Hallucination was defined broadly: any citation that does not exist, any holding that mischaracterizes a case, any factual claim that is materially wrong, and any regulatory status that is out of date. We are not publishing the platform-by-platform rankings because the differences at the top are small enough to be within the margin of evaluator disagreement.
Structural Findings
Finding one: specialized legal AI dramatically outperforms general-purpose AI. The GPT-4 deployment scored the worst on citation accuracy by a significant margin — approximately 31% hallucination rate on citation-specific questions. The best specialized platforms scored 3-6%.

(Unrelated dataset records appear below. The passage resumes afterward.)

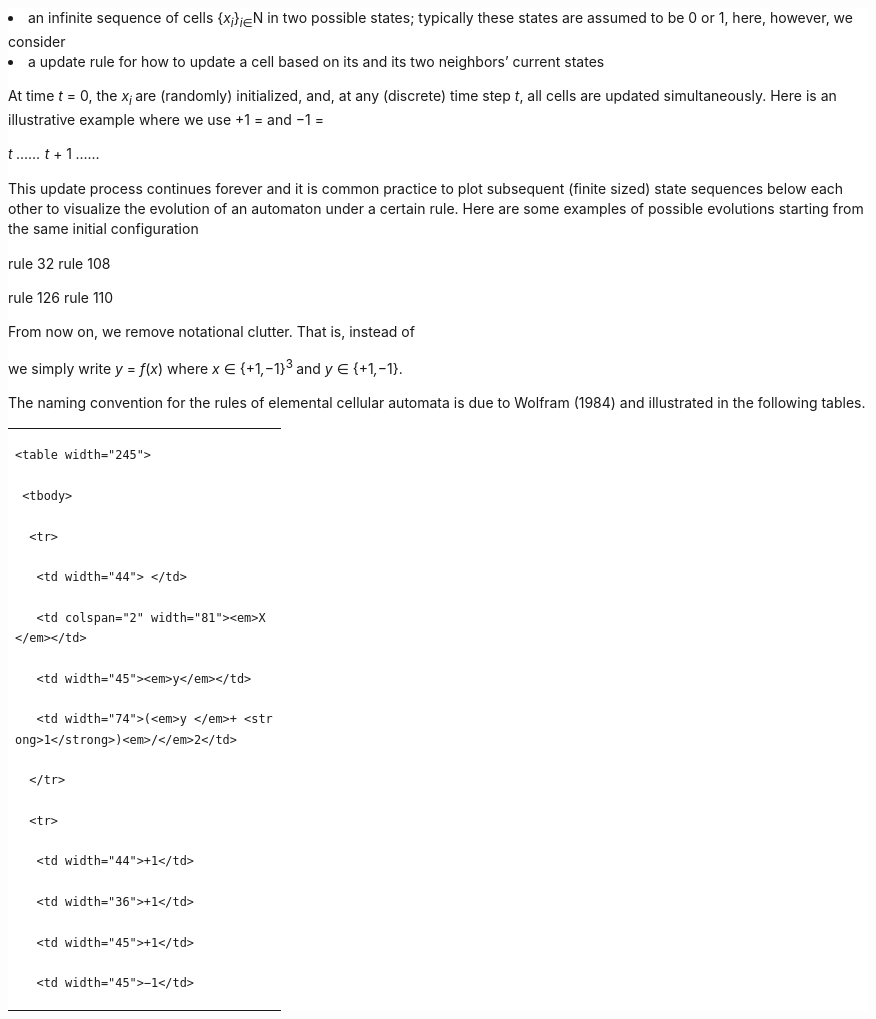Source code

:  <li>an infinite sequence of cells {<em>x<sub>i</sub></em>}<em><sub>i</sub></em><sub>∈</sub>N in two possible states; typically these states are assumed to be 0 or 1, here, however, we consider</li>

 <li>a update rule for how to update a cell based on its and its two neighbors’ current states</li>

</ul>

At time <em>t </em>= 0, the <em>x<sub>i </sub></em>are (randomly) initialized, and, at any (discrete) time step <em>t</em>, all cells are updated simultaneously. Here is an illustrative example where we use +1 =  and −1 =

<em>t </em><em>…… </em><em>t </em>+ 1 <em>……</em>

This update process continues forever and it is common practice to plot subsequent (finite sized) state sequences below each other to visualize the evolution of an automaton under a certain rule. Here are some examples of possible evolutions starting from the same initial configuration

rule 32                                                    rule 108

rule 126                                                   rule 110

From now on, we remove notational clutter. That is, instead of

we simply write <em>y </em>= <em>f</em>(<em>x</em>) where <em>x </em>∈ {+1<em>,</em>−1}<sup>3 </sup>and <em>y </em>∈ {+1<em>,</em>−1}.

The naming convention for the rules of elemental cellular automata is due to Wolfram (1984) and illustrated in the following tables.

<table width="518">

 <tbody>

  <tr>

   <td width="259">


    <table width="245">

     <tbody>

      <tr>

       <td width="44"> </td>

       <td colspan="2" width="81"><em>X</em></td>

       <td width="45"><em>y</em></td>

       <td width="74">(<em>y </em>+ <strong>1</strong>)<em>/</em>2</td>

      </tr>

      <tr>

       <td width="44">+1</td>

       <td width="36">+1</td>

       <td width="45">+1</td>

       <td width="45">−1</td>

Finding two: recency is the most common failure mode. Platforms that rely on static training data rather than live database connections hallucinate most frequently on regulatory status questions, where the law has changed since training.
Finding three: platform confidence does not predict accuracy. The platforms that presented answers with the highest confidence were not the most accurate. In two cases, the most confident platforms were among the least accurate.
The Operational Implication
The 3-31% hallucination range means that the appropriate verification protocol varies dramatically depending on which platform you are using. A 3% hallucination rate might support a light-touch verification protocol on routine research. A 31% rate requires independent verification of every citation — at which point the tool is not producing a productivity gain.
The honest advice: verify the hallucination rate of the specific platform you are using, on the specific task types you use it for. The platform that is excellent at case law citation may be mediocre at regulatory status.